To see that this is so, observe that (1) also implies that the support of $A$ (i.e. the orthogonal complement to its ker, i.e. the dimension of the space of vectors which are not sent to $0$ by $A$) has dimension $\operatorname{rank}(A)$. This is because its support is comprised of all and only the vectors writable as linear combinations of $|v_k\rangle$ with $k=1,...,\operatorname{rank}(A)$.

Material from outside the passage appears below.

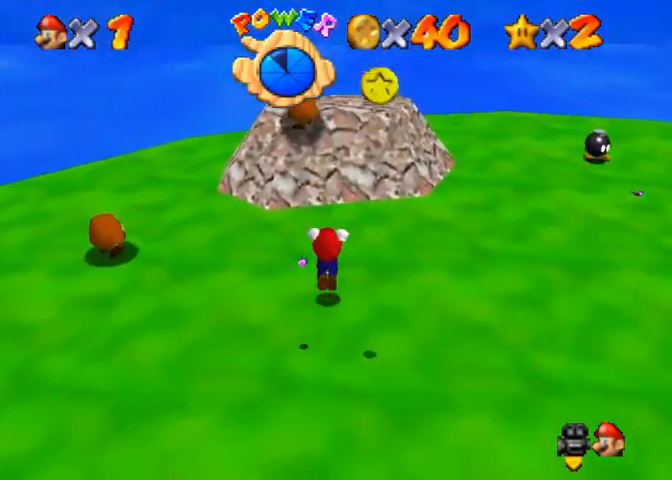
{"buttons": [], "left_stick": "center", "right_stick": "down-left", "events": [[267, "CROSS", "up"], [300, "right_stick", "down-left"], [500, "left_stick", "center"]]}
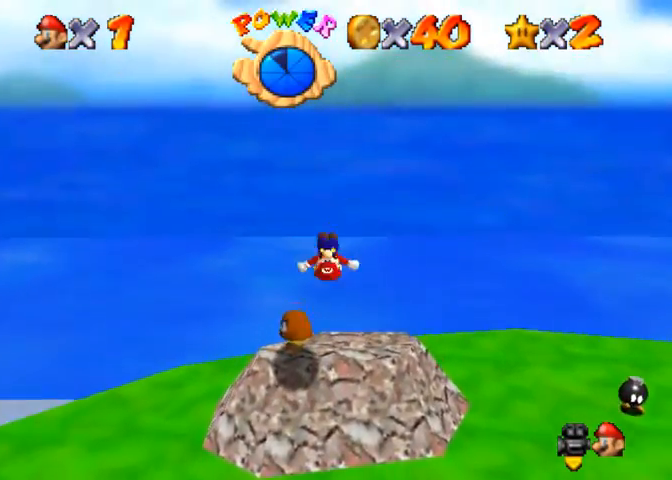
{"buttons": [], "left_stick": "down-left", "right_stick": "left", "events": [[100, "left_stick", "down-right"], [267, "left_stick", "down"], [400, "left_stick", "down-left"], [400, "right_stick", "left"]]}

Now, suppose we have (2) with $m<\operatorname{rank}(A)$. This means that the support of $A$ is comprised of all and only the vectors in the span of $m$ vectors. This space is bound to have dimensional smaller than $\operatorname{rank}(A)$. Which means there are up to $\operatorname{rank}(A)$ orthogonal vectors not in the ker of $A$. But that's a contradiction, because from the SVD we now that there are $\operatorname{rank}(A)$ orthogonal vectors not in the ker of $A$.